[Intel-gfx] [PATCH 1/4] drm/i915: Unify execlist and legacy request life-cycles

Fri Oct 9 02:15:08 PDT 2015

On Fri, Oct 09, 2015 at 09:36:58AM +0100, Chris Wilson wrote:
> On Fri, Oct 09, 2015 at 09:58:51AM +0200, Daniel Vetter wrote:
> > > > +static bool i915_gem_request_retireable(struct drm_i915_gem_request *req)
> > > > +{
> > > > +	return (i915_gem_request_completed(req, true) &&
> > > > +		(!req->elsp_submitted || req->ctx_complete));
> > > 
> > > I disagree with this completely. A request must only be considered complete
> > > when it's seqno is passed. The context should be tracking the request
> > > and not the other way around (like legacy does).
> > > 
> > > The approach is just wrong. The lifecycle of the request is not the
> > > bloat in execlists, and keeping an extra reference on the request struct
> > > itself them until execlists is able to reap them amoritizes the cost of
> > > the spinlock and atomic operations.
> > 
> > Hm, that's slightly different approach than what I suggested with just
> > creating special ctx-switch requests (since with the scheduler we'll
> > reorder so can't do the same trick as with legacy ctx switching any more).
> > This trick here otoh extends the lifetime of a request until it's kicked
> > out, so that the shrinker doesn't it the request object too early.
> 
> Note what you are considering here is how to use requests to manage
> contexts. execlists is different enough from legacy in how contexts are
> only active for as long as the request is, that we don't need anything
> more than the current requests to manage their active cycles + lifetimes.
> 
> > How does holding an additional ref on the request prevent this? I mean I
> > don't see how that would prevent special casing in the eviction code ...
> > Or is your plan to put the final waiting for the request the ctx to idle
> > into the ->vma_unbind hook? That seems again a bit a quirk ...
> 
> The reference is simply that the submission is asynchronous and not
> under the purview of GEM, i.e. execlists has a list of requests with
> which to submit and so needs a reference - especially as the ordering
> between request completion and the interrupt is not guaranteed, and the
> requests can be completed asynchronously. The reference is not to
> prevent retiring, but simply to keep the request struct alive until
> removed from the execlists.  Similarly for anything more exotic than
> the FIFO scheduler.

Hm yeah I thought we've had that already ... at least there's an
i915_gem_request_unreference in intel_execlists_retire_requests, separate
from the core request retiring.

> The basic idea I have here is simply that requests are complete when the
> GPU finishes executing them, that is when we retire them from the GEM lists.
> I want to keep it that simple as then we can build upon requests for
> tracking GPU activity at an abstract GEM level. So context lifecycles
> depend on requests and not the other way around (which is how we do it
> for legacy, pin until switch (whilst the hw references the ctx) then active
> until the switch away is complete.)) I think underpining this is we do
> have to keep the idea of GPU activity (requests) and object life cycles
> as two seperate but interelated ideas/mechanisms.
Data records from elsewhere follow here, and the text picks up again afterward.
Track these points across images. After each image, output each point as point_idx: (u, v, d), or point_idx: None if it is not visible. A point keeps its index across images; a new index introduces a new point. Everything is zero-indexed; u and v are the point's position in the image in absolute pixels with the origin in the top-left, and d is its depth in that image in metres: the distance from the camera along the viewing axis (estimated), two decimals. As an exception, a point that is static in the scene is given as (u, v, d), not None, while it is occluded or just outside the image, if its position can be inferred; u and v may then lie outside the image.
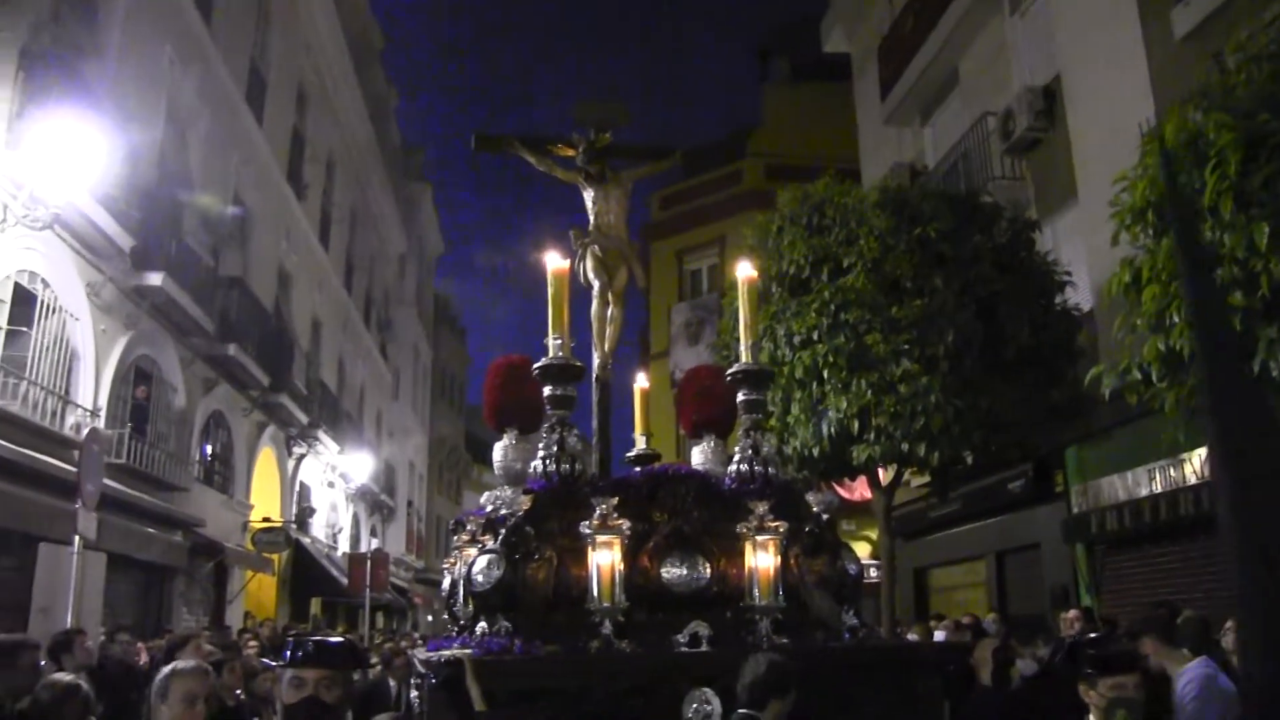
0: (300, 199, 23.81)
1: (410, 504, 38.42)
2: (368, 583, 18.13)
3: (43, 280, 12.08)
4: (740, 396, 5.32)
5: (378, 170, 32.98)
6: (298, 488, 23.79)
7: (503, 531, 4.71)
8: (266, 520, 20.52)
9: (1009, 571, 15.20)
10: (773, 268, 10.28)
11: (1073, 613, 9.50)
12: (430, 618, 39.21)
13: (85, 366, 13.01)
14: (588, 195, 6.13)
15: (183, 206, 16.00)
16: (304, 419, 22.06)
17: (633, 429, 6.59)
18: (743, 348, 5.35)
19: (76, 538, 8.71)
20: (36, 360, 11.92)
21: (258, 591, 20.93)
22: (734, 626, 4.59)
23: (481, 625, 4.60)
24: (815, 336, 9.71)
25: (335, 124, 27.74)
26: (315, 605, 25.40)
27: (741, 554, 4.66)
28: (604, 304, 6.00)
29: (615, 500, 4.48)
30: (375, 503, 31.62)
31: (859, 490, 15.17)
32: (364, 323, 31.78)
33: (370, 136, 31.19)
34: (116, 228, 12.72)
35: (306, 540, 23.46)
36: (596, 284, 5.95)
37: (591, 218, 6.13)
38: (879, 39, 20.04)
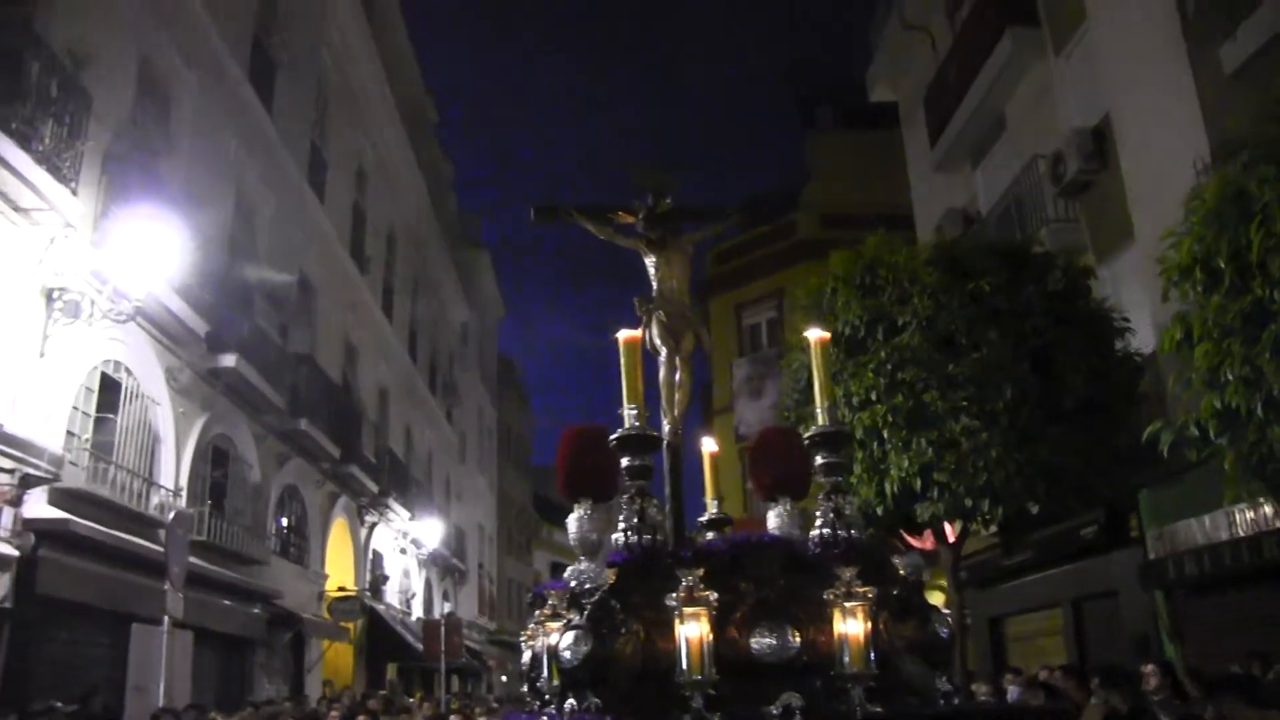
0: (363, 273, 24.40)
1: (481, 566, 38.70)
2: (443, 648, 18.32)
3: (126, 368, 12.58)
4: (819, 460, 5.23)
5: (436, 239, 33.65)
6: (370, 555, 24.15)
7: (587, 605, 4.65)
8: (341, 589, 20.90)
9: (1087, 620, 14.96)
10: (828, 329, 10.39)
11: (1149, 667, 9.35)
12: (504, 678, 39.34)
13: (166, 448, 13.47)
14: (649, 261, 6.09)
15: (252, 288, 16.54)
16: (374, 488, 22.45)
17: (701, 492, 6.51)
18: (819, 410, 5.25)
19: (166, 618, 9.02)
20: (122, 444, 12.38)
21: (335, 659, 21.23)
22: (825, 696, 4.50)
23: (570, 702, 4.55)
24: (873, 397, 9.80)
25: (394, 198, 28.42)
26: (391, 671, 25.70)
27: (829, 621, 4.55)
28: (671, 370, 5.94)
29: (701, 571, 4.40)
30: (447, 566, 31.92)
31: (928, 539, 15.13)
32: (429, 389, 32.28)
33: (427, 207, 31.89)
34: (192, 314, 13.21)
35: (381, 607, 23.77)
36: (664, 350, 5.91)
37: (654, 284, 6.08)
38: (924, 86, 20.20)
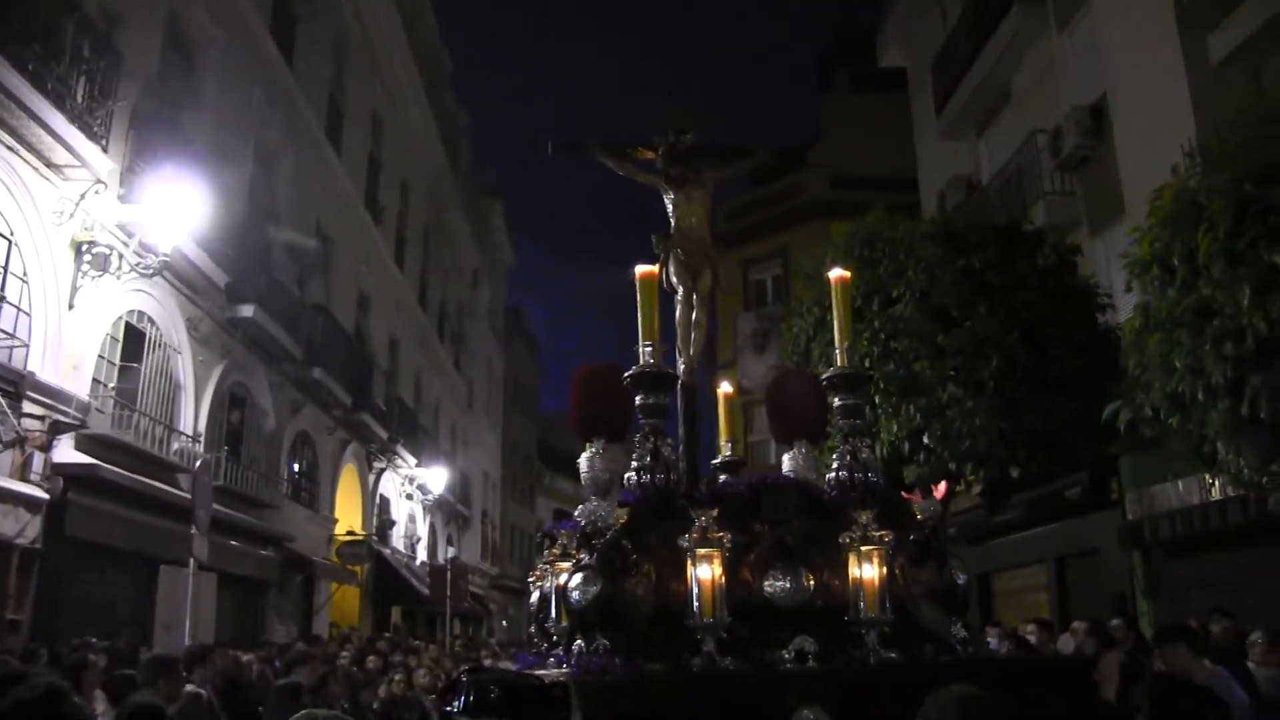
0: (377, 223, 24.81)
1: (485, 513, 39.39)
2: (448, 593, 18.95)
3: (149, 319, 13.06)
4: (836, 401, 5.16)
5: (450, 189, 33.97)
6: (378, 501, 24.79)
7: (598, 545, 4.58)
8: (350, 533, 21.52)
9: (1069, 576, 15.54)
10: (827, 298, 10.83)
11: (1116, 621, 9.91)
12: (505, 623, 40.24)
13: (186, 395, 13.98)
14: (669, 198, 6.04)
15: (270, 240, 16.97)
16: (384, 435, 23.02)
17: (714, 435, 6.45)
18: (837, 350, 5.19)
19: (192, 560, 9.58)
20: (145, 392, 12.90)
21: (341, 602, 21.89)
22: (840, 641, 4.41)
23: (579, 643, 4.48)
24: (867, 364, 10.25)
25: (409, 148, 28.74)
26: (396, 614, 26.42)
27: (845, 565, 4.48)
28: (689, 308, 5.89)
29: (715, 512, 4.33)
30: (451, 512, 32.60)
31: (917, 498, 15.63)
32: (438, 338, 32.78)
33: (442, 157, 32.17)
34: (214, 266, 13.66)
35: (387, 551, 24.42)
36: (681, 288, 5.85)
37: (673, 221, 6.02)
38: (934, 54, 20.44)
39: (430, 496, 28.74)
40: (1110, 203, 13.96)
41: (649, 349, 4.85)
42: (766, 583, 4.49)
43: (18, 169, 10.18)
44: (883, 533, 4.46)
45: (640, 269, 5.00)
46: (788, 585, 4.47)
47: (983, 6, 17.87)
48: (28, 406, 10.10)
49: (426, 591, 22.76)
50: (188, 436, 13.70)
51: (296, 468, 19.43)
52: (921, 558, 4.78)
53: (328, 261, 20.86)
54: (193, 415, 14.07)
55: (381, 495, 25.15)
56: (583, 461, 5.01)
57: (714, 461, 6.30)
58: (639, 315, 4.91)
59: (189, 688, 5.86)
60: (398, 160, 27.44)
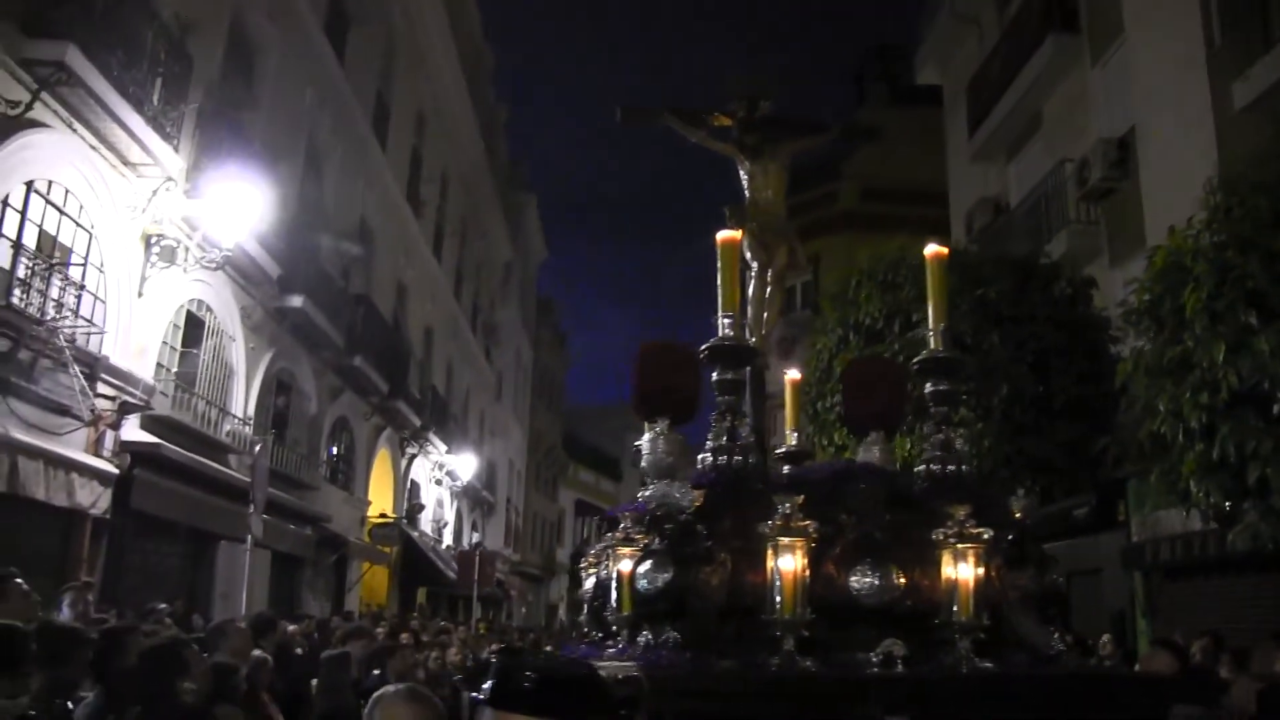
0: (418, 216, 25.54)
1: (509, 500, 40.18)
2: (475, 577, 19.65)
3: (208, 307, 13.79)
4: (928, 387, 4.87)
5: (487, 182, 34.67)
6: (409, 485, 25.57)
7: (669, 529, 4.25)
8: (382, 515, 22.31)
9: (1073, 593, 16.00)
10: (851, 317, 11.46)
11: (1105, 637, 10.47)
12: (524, 609, 41.11)
13: (238, 380, 14.72)
14: (743, 170, 5.77)
15: (319, 232, 17.69)
16: (417, 422, 23.78)
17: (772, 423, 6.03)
18: (930, 333, 4.87)
19: (249, 537, 10.30)
20: (202, 376, 13.65)
21: (370, 581, 22.68)
22: (929, 646, 4.07)
23: (645, 635, 4.15)
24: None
25: (450, 142, 29.44)
26: (421, 594, 27.22)
27: (936, 564, 4.13)
28: (762, 284, 5.64)
29: (800, 499, 3.97)
30: (477, 499, 33.37)
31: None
32: (471, 328, 33.52)
33: (481, 151, 32.86)
34: (267, 258, 14.38)
35: (415, 534, 25.18)
36: (755, 264, 5.60)
37: (748, 193, 5.75)
38: (969, 75, 20.91)
39: (458, 483, 29.50)
40: (1132, 235, 14.42)
41: (728, 320, 4.54)
42: (853, 579, 4.16)
43: (99, 167, 10.89)
44: (980, 530, 4.10)
45: (721, 234, 4.68)
46: (876, 582, 4.14)
47: (1018, 33, 18.33)
48: (101, 388, 10.83)
49: (453, 574, 23.47)
50: (239, 419, 14.43)
51: (335, 451, 20.19)
52: (1019, 560, 4.46)
53: (369, 253, 21.59)
54: (243, 399, 14.81)
55: (412, 480, 25.93)
56: (644, 443, 4.75)
57: (777, 450, 5.94)
58: (719, 283, 4.62)
59: (256, 652, 6.47)
60: (438, 154, 28.15)
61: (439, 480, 28.44)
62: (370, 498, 22.17)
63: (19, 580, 5.58)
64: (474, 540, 31.34)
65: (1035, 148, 18.56)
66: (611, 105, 6.16)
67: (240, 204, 12.58)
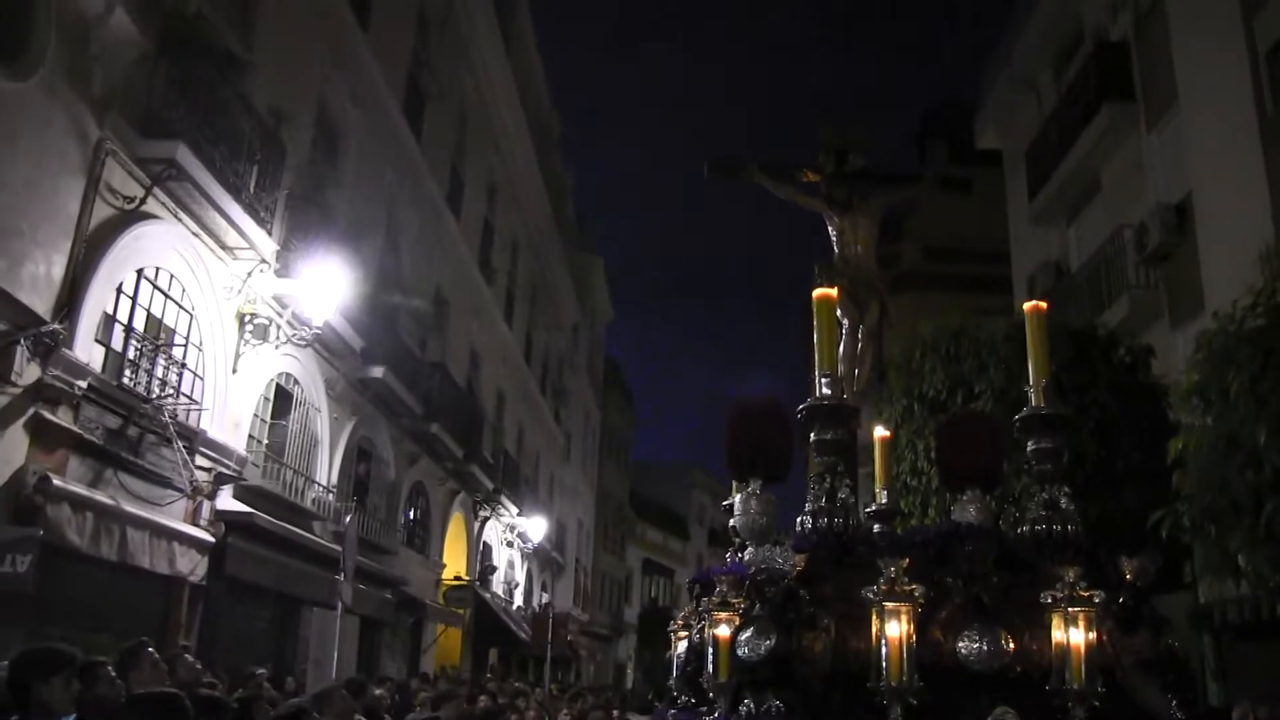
0: (489, 284, 26.32)
1: (577, 560, 40.57)
2: (549, 639, 20.04)
3: (295, 380, 14.50)
4: (1030, 445, 4.81)
5: (555, 246, 35.54)
6: (481, 547, 26.11)
7: (770, 594, 4.17)
8: (457, 578, 22.84)
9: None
10: (915, 389, 11.80)
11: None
12: (592, 669, 41.32)
13: (322, 449, 15.37)
14: (832, 225, 5.74)
15: (397, 305, 18.43)
16: (490, 485, 24.36)
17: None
18: (1031, 391, 4.85)
19: (339, 604, 10.84)
20: (290, 446, 14.33)
21: (444, 642, 23.14)
22: (1042, 714, 3.94)
23: (747, 703, 4.09)
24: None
25: (519, 210, 30.31)
26: (493, 655, 27.65)
27: (1046, 627, 4.02)
28: (854, 341, 5.60)
29: (906, 562, 3.94)
30: (546, 559, 33.82)
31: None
32: (540, 390, 34.20)
33: (548, 217, 33.73)
34: (351, 332, 15.06)
35: (488, 595, 25.65)
36: (846, 320, 5.53)
37: (837, 248, 5.73)
38: (1028, 139, 21.25)
39: (529, 545, 29.98)
40: (1191, 299, 14.60)
41: (826, 379, 4.48)
42: (960, 643, 4.06)
43: (200, 252, 11.64)
44: (1092, 592, 3.99)
45: (817, 291, 4.62)
46: (985, 647, 4.03)
47: (1075, 100, 18.68)
48: (199, 460, 11.49)
49: (525, 635, 23.88)
50: (323, 487, 15.07)
51: (412, 515, 20.79)
52: (1132, 623, 4.33)
53: (444, 321, 22.33)
54: (327, 467, 15.45)
55: (485, 542, 26.47)
56: (737, 503, 4.72)
57: (867, 509, 5.85)
58: (816, 342, 4.57)
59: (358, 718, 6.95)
60: (508, 222, 28.99)
61: (510, 542, 28.95)
62: (445, 560, 22.70)
63: (150, 649, 6.08)
64: (544, 600, 31.77)
65: (1094, 211, 18.81)
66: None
67: (327, 282, 13.26)
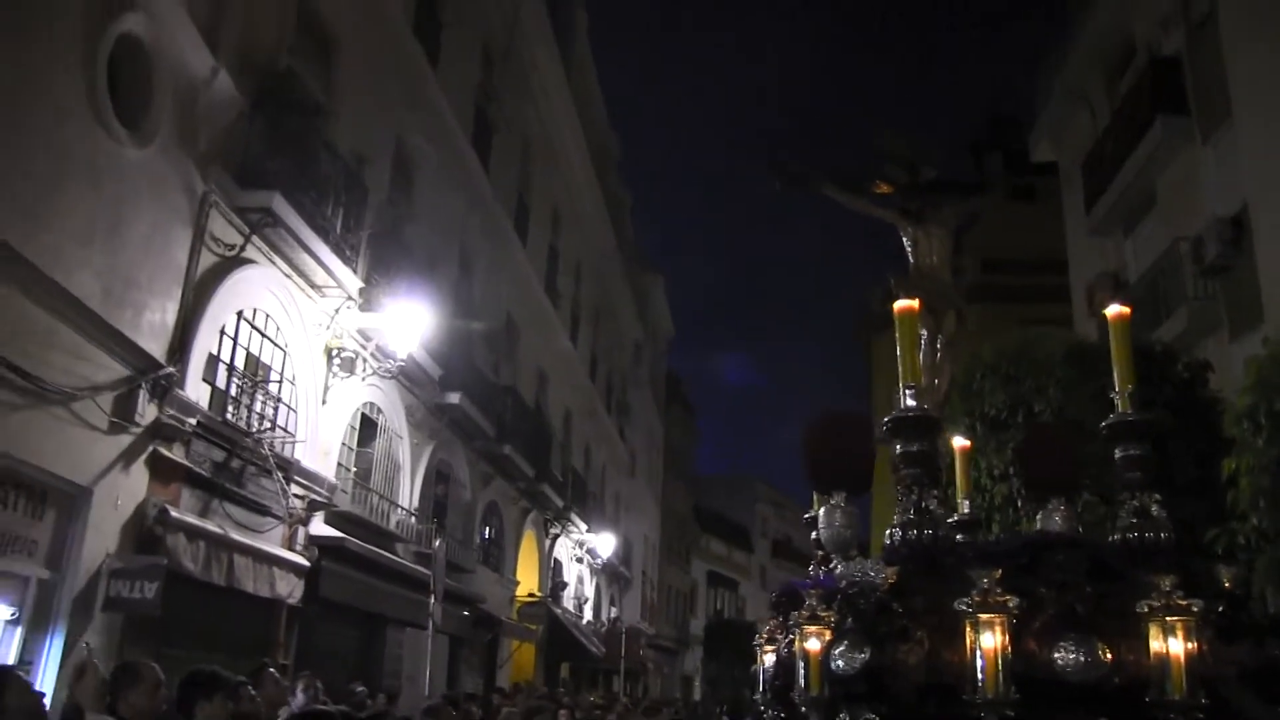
0: (555, 307, 27.00)
1: (644, 574, 41.10)
2: (623, 653, 20.56)
3: (379, 409, 15.21)
4: (1118, 453, 4.77)
5: (616, 267, 36.18)
6: (552, 564, 26.75)
7: (862, 607, 4.21)
8: (530, 595, 23.47)
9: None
10: (976, 409, 12.16)
11: None
12: (659, 681, 41.79)
13: (404, 474, 16.07)
14: (906, 236, 5.77)
15: (471, 332, 19.12)
16: (559, 503, 25.02)
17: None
18: (1118, 396, 4.77)
19: (430, 623, 11.48)
20: (375, 472, 15.03)
21: (518, 657, 23.77)
22: None
23: (842, 717, 4.13)
24: (1011, 471, 11.50)
25: (581, 233, 30.97)
26: (564, 669, 28.26)
27: (1143, 638, 3.95)
28: (932, 352, 5.63)
29: (998, 572, 3.89)
30: (614, 574, 34.39)
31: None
32: (605, 409, 34.82)
33: (610, 238, 34.38)
34: (430, 361, 15.75)
35: (559, 611, 26.28)
36: (923, 331, 5.50)
37: (912, 260, 5.75)
38: (1083, 151, 21.44)
39: (598, 560, 30.58)
40: (1250, 311, 14.75)
41: (911, 391, 4.52)
42: (1056, 655, 4.00)
43: (292, 292, 12.37)
44: (1190, 601, 3.91)
45: (899, 304, 4.68)
46: (1081, 659, 3.95)
47: (1129, 113, 18.89)
48: (294, 488, 12.20)
49: (596, 649, 24.44)
50: (405, 510, 15.76)
51: (487, 534, 21.47)
52: (1232, 631, 4.26)
53: (514, 345, 23.02)
54: (409, 491, 16.14)
55: (555, 559, 27.12)
56: (821, 517, 4.72)
57: (949, 520, 5.59)
58: (899, 353, 4.62)
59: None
60: (571, 244, 29.67)
61: (579, 558, 29.58)
62: (518, 578, 23.35)
63: (272, 669, 6.71)
64: (612, 615, 32.35)
65: (1150, 223, 18.97)
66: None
67: (408, 314, 13.94)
Yup agreed on that concept. The difference is in how exactly we track when
the context is no longer in use by the hardware. With execlist we have

1. MI_BB_START
2. seqno write/irq, which completes the requests that we currently have.
3. hw/guc retires the hw context and signals that with another, dedicated
irq (CTX_SWITCH_IRQ).

Nick's approach is to dealy the request completion with ctx_completed from
2 to 3, but open-coded in places (which breaks the shrinker).

You seem to suggest something similar, but I'm not entirely clear.

My idea was to create a new request for 3. which gets signalled by the
scheduler in intel_lrc_irq_handler. My idea was that we'd only create
these when a ctx switch might occur to avoid overhead, but I guess if we
just outright delay all requests a notch if need that might work too. But
I'm really not sure on the implications of that (i.e. does the hardware
really unlod the ctx if it's idle?), and whether that would fly still with
the scheduler.

But figuring this one out here seems to be the cornestone of this reorg.
Without it we can't just throw contexts onto the active list.
-Daniel
-- 
Daniel Vetter
Software Engineer, Intel Corporation
http://blog.ffwll.ch